What the exercise asks: Copy every record verbatim but exclude the pictures.

(Data extracted from a collection)
++++++++++++++++++++

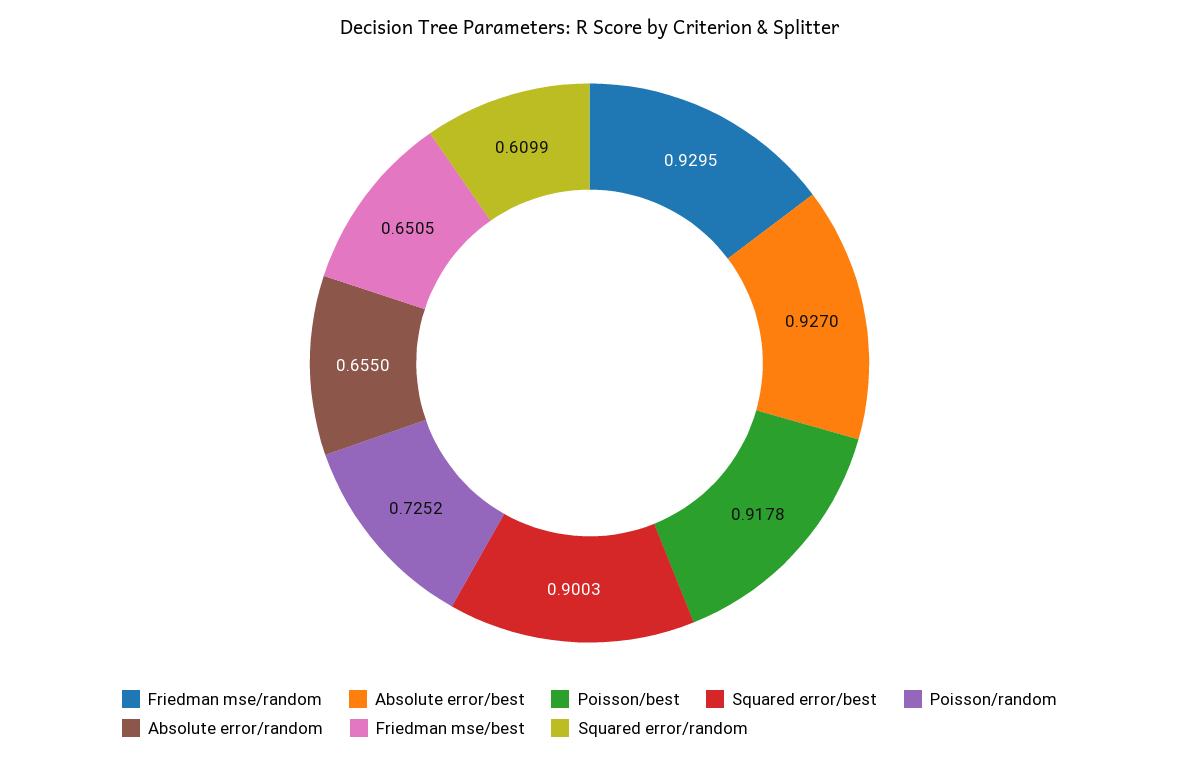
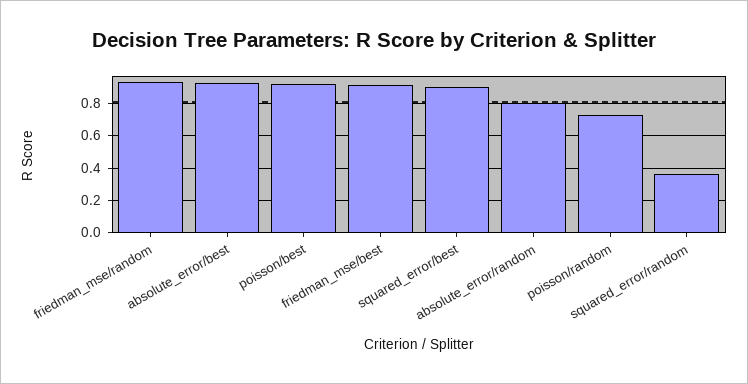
Absolute error/random: 0.655 -> 0.8
Friedman mse/best: 0.6505 -> 0.9
Squared error/random: 0.6099 -> 0.35

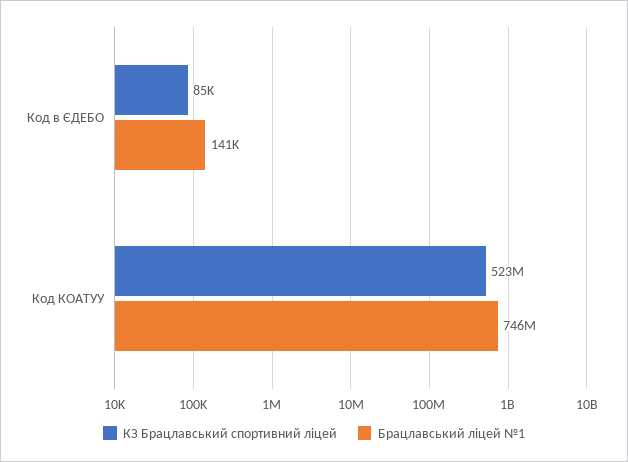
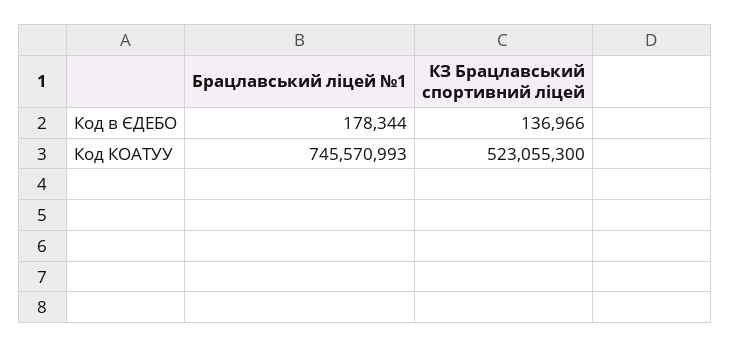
КЗ Брацлавський спортивний ліцей, Код в ЄДЕБО: 85000 -> 136966
Брацлавський ліцей №1, Код в ЄДЕБО: 141000 -> 178344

++++++++++++++++++++

Solved problem:
Absolute error/random: 0.655 -> 0.8
Friedman mse/best: 0.6505 -> 0.9
Squared error/random: 0.6099 -> 0.35

КЗ Брацлавський спортивний ліцей, Код в ЄДЕБО: 85000 -> 136966
Брацлавський ліцей №1, Код в ЄДЕБО: 141000 -> 178344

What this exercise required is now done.